De vez em quando os portugueses aborrecem-se e removem da cadeira do poder quem os governa. É, normalmente, uma atitude sensata porque quem está no Governo se cansou ou achou que estava acima das leis da gravidade. Não é uma surpresa: aconteceu com o doutor Cavaco, com o doutor Guterres, com o doutor Sócrates e com o doutor Passos Coelho. Em finais de Janeiro se descobrirá a quem saíu a fava do Bolo Rei. Tudo separa os dois pretendentes ao trono: o PS quer manter-se no poder; o PSD quer ir para o poder. Para além dessa profunda clivagem ideológica há outras coisas que tornam impossível qualquer proximidade.

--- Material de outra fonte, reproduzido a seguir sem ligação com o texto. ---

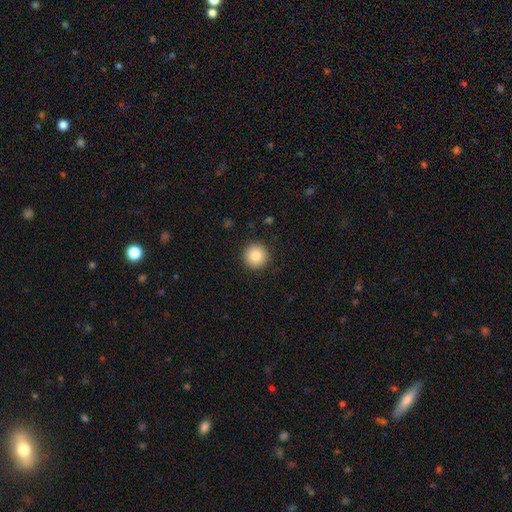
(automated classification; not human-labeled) Smooth or featured: smooth — 86% (star or artifact — 9%)
How rounded: round — 95% (in between — 4%)
Merging: none — 91% (minor disturbance — 6%)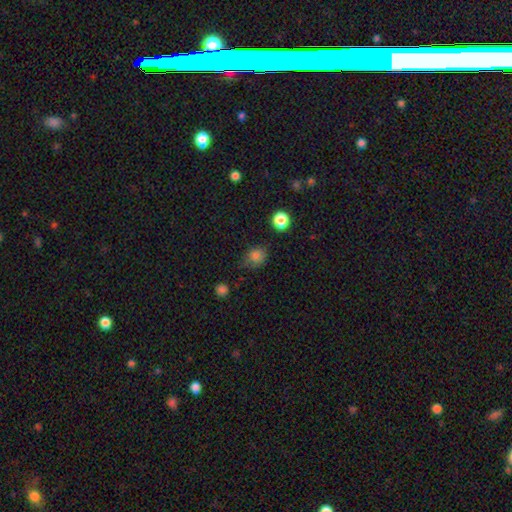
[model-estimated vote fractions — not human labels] Smooth or featured: smooth — 79% (star or artifact — 15%)
How rounded: round — 65% (in between — 34%)
Merging: none — 60% (minor disturbance — 29%)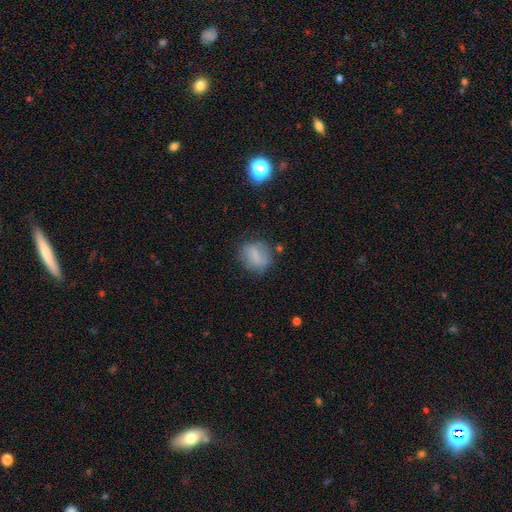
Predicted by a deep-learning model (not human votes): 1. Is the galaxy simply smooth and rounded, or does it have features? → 67% smooth, 22% featured or disk, 11% star or artifact.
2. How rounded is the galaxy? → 60% round, 37% in between, 3% cigar-shaped.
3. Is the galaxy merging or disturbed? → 69% none, 20% minor disturbance, 8% major disturbance, 3% merger.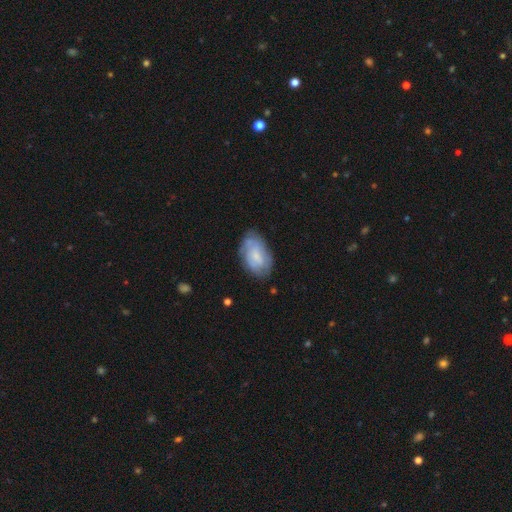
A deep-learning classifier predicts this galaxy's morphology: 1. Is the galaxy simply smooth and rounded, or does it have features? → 50% smooth, 43% featured or disk, 7% star or artifact.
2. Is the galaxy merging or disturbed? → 62% none, 26% minor disturbance, 8% major disturbance, 3% merger.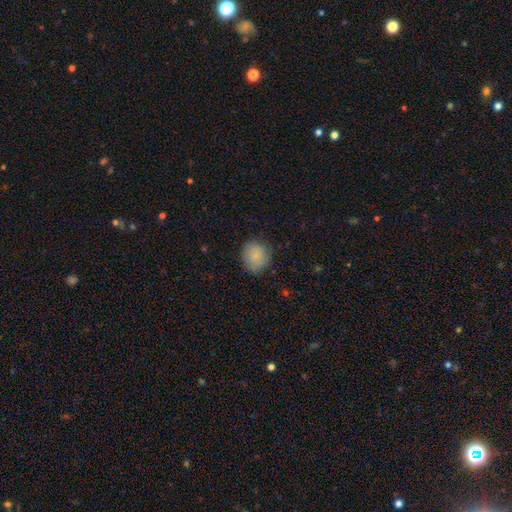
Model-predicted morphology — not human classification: A smooth galaxy with no disk features (84%) that is round (78%). Merging: none (81%).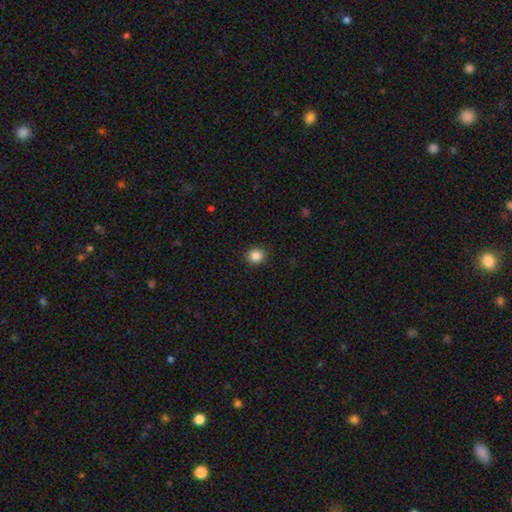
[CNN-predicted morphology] type=smooth (86%); roundness=round (82%); merging=none (91%).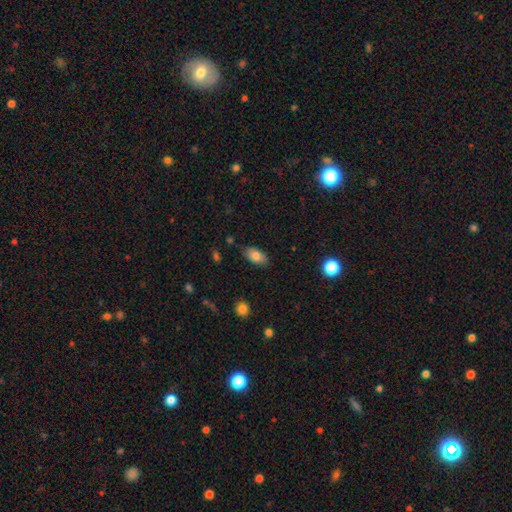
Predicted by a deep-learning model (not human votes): Smooth or featured: smooth — 81% (featured or disk — 12%)
How rounded: in between — 92% (round — 4%)
Merging: none — 81% (minor disturbance — 14%)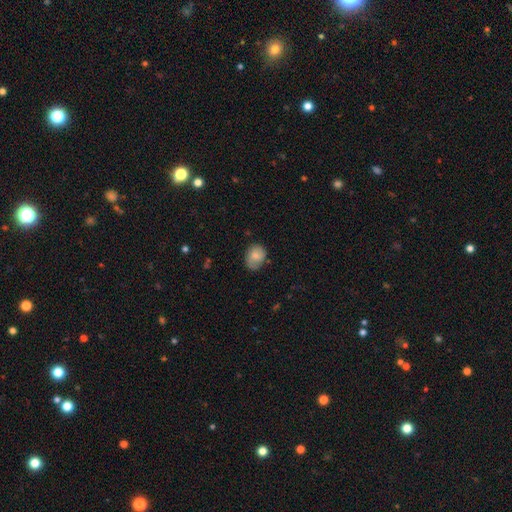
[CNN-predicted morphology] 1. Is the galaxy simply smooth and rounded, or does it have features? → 74% smooth, 19% featured or disk, 8% star or artifact.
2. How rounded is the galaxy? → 56% in between, 43% round, 1% cigar-shaped.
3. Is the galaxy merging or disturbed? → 63% none, 29% minor disturbance, 6% major disturbance, 2% merger.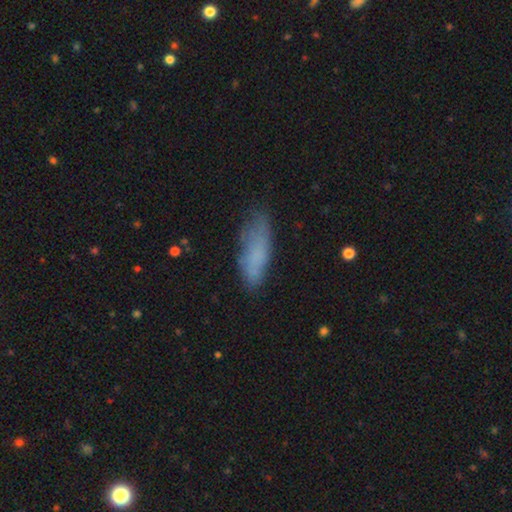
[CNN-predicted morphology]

Como por exemplo: ambos querem conquistar o “centro”, essa Terra do Nunca outrora habitada pela classe média, entidade que já só se encontra no Museu de História Natural ao lado dos dinossauros. E que foi destruída por sucessivos governos onde, claro, nunca estiveram o PS ou o PSD, mas sim um gestor de Plutão. Há, claro, outra grande diferença programática que baralha os eleitores: o PS apresenta como candidato o doutor Costa e o PSD propõe o doutor Rio. Com tantas diferenças programáticas os portugueses têm uma dura missão para escolher o sentido do voto: ou simpatizam mais com o doutor Costa ou antipatizam mais com o doutor Rio. Ou vice-versa. Escutando as ideias saídas do Congresso do PSD e de um colóquio com jovens do PS, ficamos com a noção que ambos os candidatos se assemelham a uma versão da Fada Sininho.

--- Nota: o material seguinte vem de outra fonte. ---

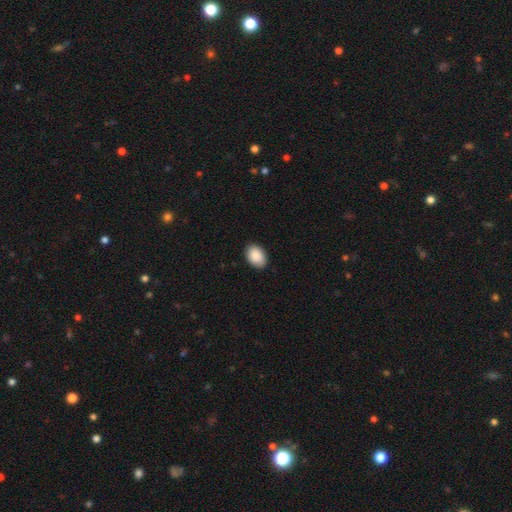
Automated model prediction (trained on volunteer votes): smooth_or_featured: smooth (p=0.90) [alt: star or artifact p=0.06]
how_rounded: in between (p=0.84) [alt: round p=0.15]
merging: none (p=0.88) [alt: minor disturbance p=0.09]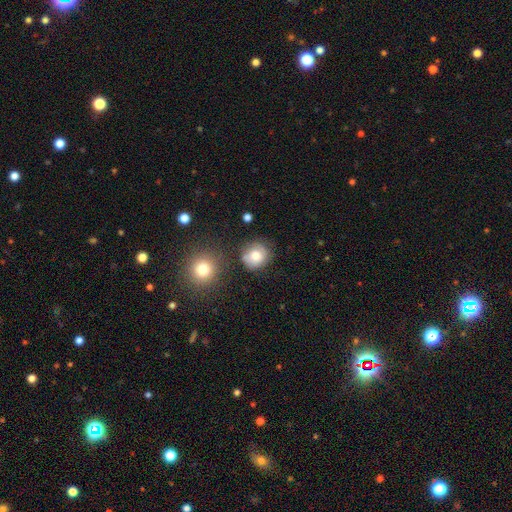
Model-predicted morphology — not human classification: This is likely a smooth galaxy (74%). How rounded: clearly round (84%). Merging: likely none (71%).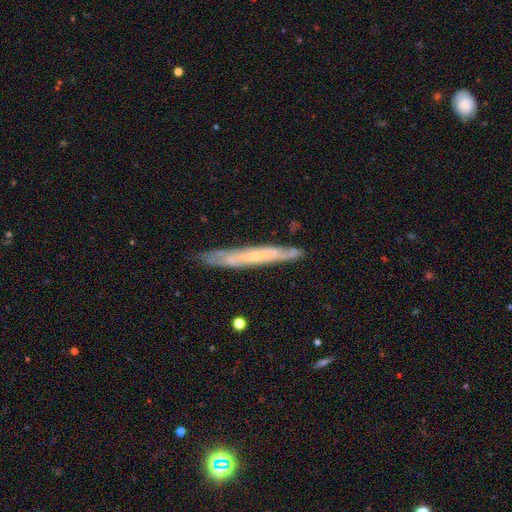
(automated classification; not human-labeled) Q: Smooth or featured?
A: featured or disk (66%); runner-up: smooth (28%)
Q: Edge-on disk?
A: yes (79%); runner-up: no (21%)
Q: Edge-on bulge?
A: none (66%); runner-up: rounded (29%)
Q: Merging?
A: none (80%); runner-up: minor disturbance (15%)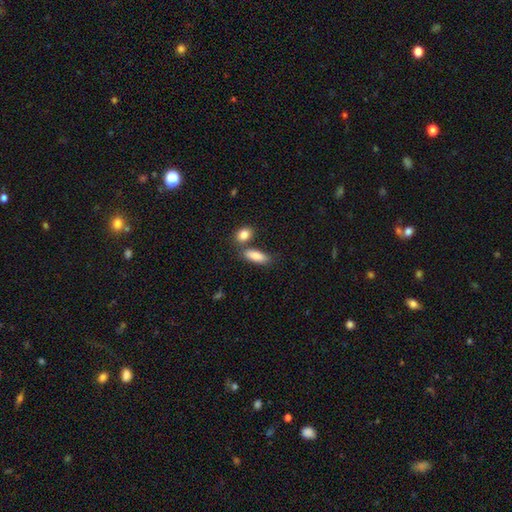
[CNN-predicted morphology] The model was most divided on "merging": none: 63%, merger: 22%, minor disturbance: 12%, major disturbance: 4%. More confident: smooth or featured — smooth (86%); how rounded — in between (72%).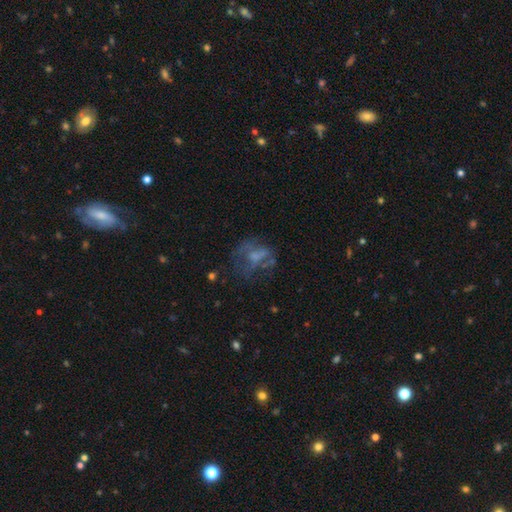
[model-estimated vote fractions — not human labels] featured or disk 48%, smooth 35%, star or artifact 17%. Down the decision tree: merging — none (39%).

Acreditam que usando uns pozinhos de “perlim pim pim, zás!” passaríamos a ter um país à semelhança da sua “visão”, coisa que nos seus discursos foram incapazes de esclarecer o que era. Na sua época Cícero deu bons conselhos ao seu irmão mais velho, Marco Túlio Cícero, quando este se candidatou a eleições: “Não faças promessas específicas; queda-te em generalidades”; ou “o mais importante da tua campanha é dar esperança às pessoas e gerar sentimentos bondosos face a ti”. Marco Túlio ganhou. Não há a certeza de que qualquer um destes conselhos seja importante. Quando estamos a discutir se um candidato é melhor ou pior porque é mais fotogénico ficamos defronte da indigência do debate eleitoral que nos espera. Ou seja, a campanha será um ovo. Chocado pela descrença nacional pela política. O doutor Costa ou o doutor Rio podem ser eleitos. Mas são as janelas de oportunidade para o país, como dizia alguém, que estão em causa. O país não pode continuar a ser um ovo estrelado em que alguns molham o pão. Ou mexido, que outros dividem.
A questão da governação é, no entanto, uma mistura de ovos. Uns fora do prazo.

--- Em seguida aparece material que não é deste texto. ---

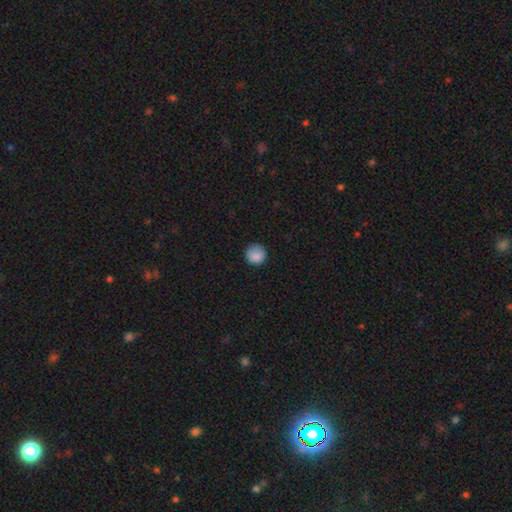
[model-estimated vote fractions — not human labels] Smooth or featured? Predicted: smooth (p=0.86). How rounded? Predicted: round (p=0.93). Merging? Predicted: none (p=0.83).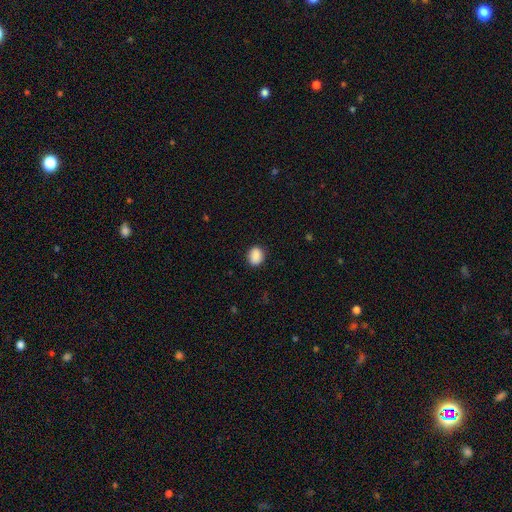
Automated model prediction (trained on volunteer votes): Smooth or featured?
  - smooth: 89% *
  - star or artifact: 8%
  - featured or disk: 3%
How rounded?
  - round: 51% *
  - in between: 48%
  - cigar-shaped: 1%
Merging?
  - none: 88% *
  - minor disturbance: 8%
  - major disturbance: 2%
  - merger: 1%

Outros ainda passíveis de ser consumidos. Não parece haver grandes “clivagens ideológicas” entre os candidatos. Os candidatos caminham e não vão deixar vestígios das suas pegadas. Ganhará o que causar menos incómodo aos ouvidos dos portugueses. Que nos dizem o doutor Costa e o doutor Rio? Que querem “reformar” o país, “fazer a transição digital”, idolatram a “economia verde”, louvam o SNS, anseiam por mais “investimento público”, por sua vontade não haverá “salários baixos” e as pipocas serão gratuitas. Não dizem como se deve financiar um SNS que precisa de investimento estrutural, como se pode conciliar a falta de água no sul do país com a cultura intensiva, qual deve ser o modelo económico e industrial para que o país seja competitivo, como se deve reformar a sério a Justiça para ser célere e ativa, qual deve ser o peso da cultura. Palra-se muito, faltam ideias. O doutor Rio, para se diferenciar, quer mais autoridade e cortar subsídios aos que não querem trabalhar. O doutor Costa só quer que tudo continue na mesma e para isso polvilha as listas de deputados do PS de ministros, secretários de Estado e yes-men.